Doing your course project
Step 0: Have a research question
What do you want to know? What data can you use to answer that question?
Do you have a question that looks like this?
"I want to explore what words / patterns are used in ..."
Then you will need to do an in-depth exploratory data analysis, as described below.
Do you have a research hypothesis that looks something like this?
"I think that X has an influence on Y"
"I think that A's use more Xs than Bs do."
Then you will need to do hypothesis testing, as described below.
Step 1: Get the data to be on your hard disk
You need the data for your course project to be on your hard disk, in electronically readable form. There are several way in which you can achieve this:
Your data is an established dataset, and is available with NLTK.
If you have already downloaded it, you are set.
If you haven't downloaded it, use nltk.download()
Your data is an established dataset, and is available as a file or files for download -- then you download it, and are done.
Just one thing to watch out for: Has the data been cleaned?

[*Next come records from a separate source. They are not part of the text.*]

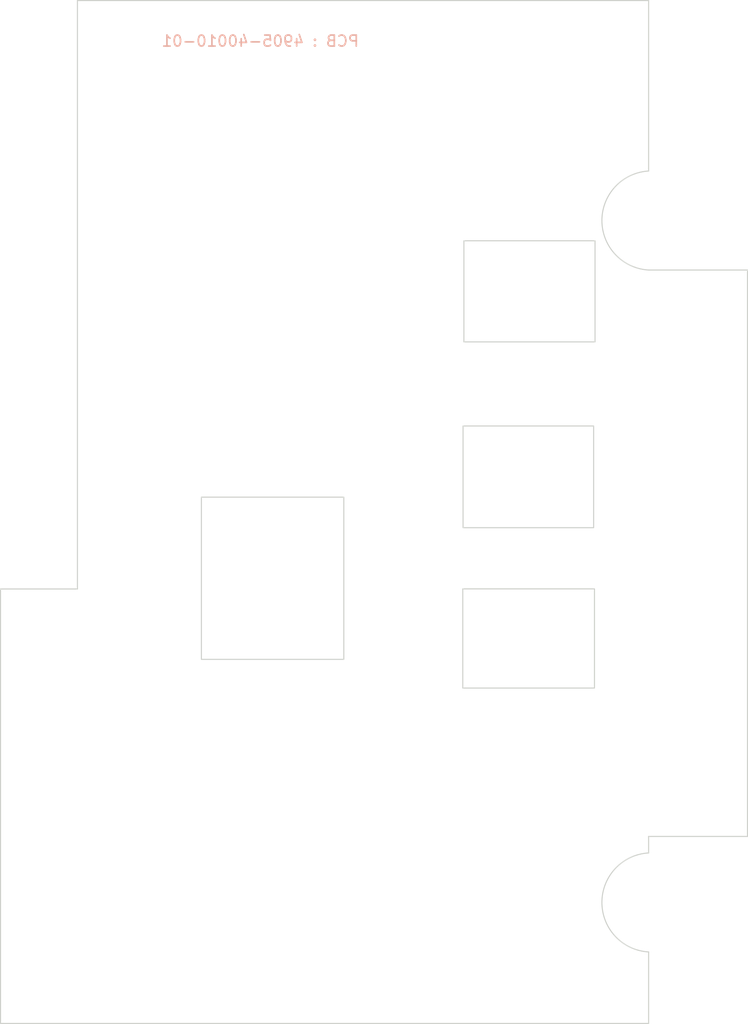
<source format=kicad_pcb>
(kicad_pcb (version 20221018) (generator pcbnew)

  (general
    (thickness 1.6)
  )

  (paper "A4")
  (layers
    (0 "F.Cu" signal)
    (31 "B.Cu" signal)
    (32 "B.Adhes" user "B.Adhesive")
    (33 "F.Adhes" user "F.Adhesive")
    (34 "B.Paste" user)
    (35 "F.Paste" user)
    (36 "B.SilkS" user "B.Silkscreen")
    (37 "F.SilkS" user "F.Silkscreen")
    (38 "B.Mask" user)
    (39 "F.Mask" user)
    (40 "Dwgs.User" user "User.Drawings")
    (41 "Cmts.User" user "User.Comments")
    (42 "Eco1.User" user "User.Eco1")
    (43 "Eco2.User" user "User.Eco2")
    (44 "Edge.Cuts" user)
    (45 "Margin" user)
    (46 "B.CrtYd" user "B.Courtyard")
    (47 "F.CrtYd" user "F.Courtyard")
    (48 "B.Fab" user)
    (49 "F.Fab" user)
    (50 "User.1" user)
    (51 "User.2" user)
    (52 "User.3" user)
    (53 "User.4" user)
    (54 "User.5" user)
    (55 "User.6" user)
    (56 "User.7" user)
    (57 "User.8" user)
    (58 "User.9" user)
  )

  (setup
    (stackup
      (layer "F.SilkS" (type "Top Silk Screen"))
      (layer "F.Paste" (type "Top Solder Paste"))
      (layer "F.Mask" (type "Top Solder Mask") (thickness 0.01))
      (layer "F.Cu" (type "copper") (thickness 0.035))
      (layer "dielectric 1" (type "core") (thickness 1.51) (material "FR4") (epsilon_r 4.5) (loss_tangent 0.02))
      (layer "B.Cu" (type "copper") (thickness 0.035))
      (layer "B.Mask" (type "Bottom Solder Mask") (thickness 0.01))
      (layer "B.Paste" (type "Bottom Solder Paste"))
      (layer "B.SilkS" (type "Bottom Silk Screen"))
      (copper_finish "None")
      (dielectric_constraints no)
    )
    (pad_to_mask_clearance 0)
    (pcbplotparams
      (layerselection 0x00010fc_ffffffff)
      (plot_on_all_layers_selection 0x0000000_00000000)
      (disableapertmacros false)
      (usegerberextensions false)
      (usegerberattributes true)
      (usegerberadvancedattributes true)
      (creategerberjobfile true)
      (dashed_line_dash_ratio 12.000000)
      (dashed_line_gap_ratio 3.000000)
      (svgprecision 6)
      (plotframeref false)
      (viasonmask false)
      (mode 1)
      (useauxorigin false)
      (hpglpennumber 1)
      (hpglpenspeed 20)
      (hpglpendiameter 15.000000)
      (dxfpolygonmode true)
      (dxfimperialunits true)
      (dxfusepcbnewfont true)
      (psnegative false)
      (psa4output false)
      (plotreference true)
      (plotvalue true)
      (plotinvisibletext false)
      (sketchpadsonfab false)
      (subtractmaskfromsilk false)
      (outputformat 1)
      (mirror false)
      (drillshape 0)
      (scaleselection 1)
      (outputdirectory "GerberShield/")
    )
  )

  (net 0 "")

  (footprint "MountingHole:MountingHole_3.2mm_M3" (layer "F.Cu") (at 53.7144 90.0918))

  (footprint "MountingHole:MountingHole_3.2mm_M3" (layer "F.Cu") (at 48.1746 10.0032))

  (footprint "MountingHole:MountingHole_3.2mm_M3" (layer "F.Cu") (at 4.032 57.4782))

  (gr_line (start 59 93) (end 0 93)
    (stroke (width 0.1) (type solid)) (layer "Edge.Cuts") (tstamp 212c92ba-5809-4008-bb2f-bd8fd6db7853))
  (gr_rect (start 42.0812 53.4904) (end 54.07 62.5074)
    (stroke (width 0.1) (type solid)) (fill none) (layer "Edge.Cuts") (tstamp 289ba2cf-bb61-490b-97b5-7892567071a7))
  (gr_rect (start 42.1828 21.842) (end 54.1208 31.0368)
    (stroke (width 0.1) (type solid)) (fill none) (layer "Edge.Cuts") (tstamp 38cf9a4c-34b1-49bb-b879-e405b2783baa))
  (gr_line (start 59 0) (end 24 0)
    (stroke (width 0.1) (type solid)) (layer "Edge.Cuts") (tstamp 45b0d46b-44f4-4951-8aa1-6ad33da543ee))
  (gr_line (start 7 0) (end 24 0)
    (stroke (width 0.1) (type solid)) (layer "Edge.Cuts") (tstamp 4c188689-b223-47ce-a93c-1e1bf3c55bb2))
  (gr_line (start 59 24.5) (end 68 24.5)
    (stroke (width 0.1) (type solid)) (layer "Edge.Cuts") (tstamp 53ec6b3a-ba07-4f35-8ada-0d81499b12d6))
  (gr_line (start 68 24.5) (end 68 76)
    (stroke (width 0.1) (type solid)) (layer "Edge.Cuts") (tstamp 5a45e4c9-0e01-4e5d-a8c7-b230050e667e))
  (gr_rect (start 42.1066 38.6822) (end 53.9938 47.9278)
    (stroke (width 0.1) (type solid)) (fill none) (layer "Edge.Cuts") (tstamp 6a3fa6d7-b40e-4073-801f-d834fd0b87c2))
  (gr_line (start 0 93) (end 0 53.5)
    (stroke (width 0.1) (type solid)) (layer "Edge.Cuts") (tstamp 78fa068b-6dba-4b76-a646-985e5aef4e17))
  (gr_rect (start 18.2846 45.15) (end 31.25 59.9)
    (stroke (width 0.1) (type solid)) (fill none) (layer "Edge.Cuts") (tstamp 86c0e592-4620-4330-9ef5-3f678bacf8c7))
  (gr_line (start 59 86.5) (end 59 93)
    (stroke (width 0.1) (type solid)) (layer "Edge.Cuts") (tstamp 8b4d6a36-8b8a-47fa-9b34-e1f16ae22191))
  (gr_line (start 7 53.5) (end 7 0)
    (stroke (width 0.1) (type solid)) (layer "Edge.Cuts") (tstamp 93ee28a1-6ba9-4128-bc76-2e2f97bdd23b))
  (gr_line (start 0 53.5) (end 7 53.5)
    (stroke (width 0.1) (type solid)) (layer "Edge.Cuts") (tstamp 9c8b409b-0d1b-49e5-8fed-acd83e0e8b3e))
  (gr_arc (start 59 24.5) (mid 54.74828 20) (end 59 15.5)
    (stroke (width 0.1) (type solid)) (layer "Edge.Cuts") (tstamp 9d35a4bb-97e0-4f2e-836b-4b927612596b))
  (gr_arc (start 59 86.5) (mid 54.74828 82) (end 59 77.5)
    (stroke (width 0.1) (type solid)) (layer "Edge.Cuts") (tstamp a1b7b0ad-25a6-478b-81af-0f8d7add8d00))
  (gr_line (start 59 0) (end 59 15.5)
    (stroke (width 0.1) (type solid)) (layer "Edge.Cuts") (tstamp c646dfe8-0b4b-49c0-b660-4d108c815c98))
  (gr_line (start 59 76) (end 68 76)
    (stroke (width 0.1) (type solid)) (layer "Edge.Cuts") (tstamp e1d567fa-9b21-434b-8993-9e558d38cad3))
  (gr_line (start 59 76) (end 59 77.5)
    (stroke (width 0.1) (type solid)) (layer "Edge.Cuts") (tstamp f54ec276-ee98-4303-8f86-84147684767e))
  (gr_text "PCB : 4905-40010-01" (at 23.6474 3.683) (layer "B.SilkS") (tstamp 10462b04-fbbf-48c0-9377-7042f2677f34)
    (effects (font (size 1 1) (thickness 0.15)) (justify mirror))
  )

)

</source>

For example, if you are working with Project Gutenberg files, they have some "small print" before and after the actual text. If that is the case, you can delete the "small print", or remove it with Python code in the way you practiced in homework 2.
You can copy-and-paste the data off of webpages.
This is relatively straightforward, but recommended only if it's not too many webpages.
You want to automatically download pages off the web. For this, and for how to remove HTML formatting, see the notebook on preprocessing text.
Step 2: Preprocess the data
If your data is already in the shape of a Pandas data frame, with all the counts you need
Then you are done.
If your data is plain text
Read the data into Python. If the data is in the same directory as your jupyter notebook, and is in a file called, say, "projectdata.txt", then you load it as follows:
After this, the whole text is in the variable text, as a gigantic string.
You can now split the text into words, and apply part-of-speech tagging or lemmatization as needed, as described in the notebook on preprocessing text.
After that, count words (or part-of-speech tags, or lemmas, or whatever) in the text using an NLTK FreqDist, and transform counts into a pandas data frame, as shown in the notebook on turning dictionaries into Pandas data frame.
Step 3: What does your data look like?
Once you have the data in a Pandas data frame, you first need to do exploratory data analysis:
What is the shape of your data? Make a histogram or density plot of your data: see the notebook on exploring data.
What is its location, and its spread? Analyze central tendencies and spread as described in the notebook on central tendency and spread
Inspect the data more closely: Ask a few questions about rows and columns in your data to get a feel for what you have. See the notebook on exploring data.
Step 4: An in-depth exploratory data analysis
If your research question (or one of your questions) is of the type "I want to know what typical words/patterns can be found in...", then you may want to do some clustering analysis on your data.
See the upcoming clustering notebook for this.
Step 5: Hypothesis testing
If your research question (or one of your questions) is one that can be answered with hypothesis testing, this is the point at which you do this. There will be notebooks on this.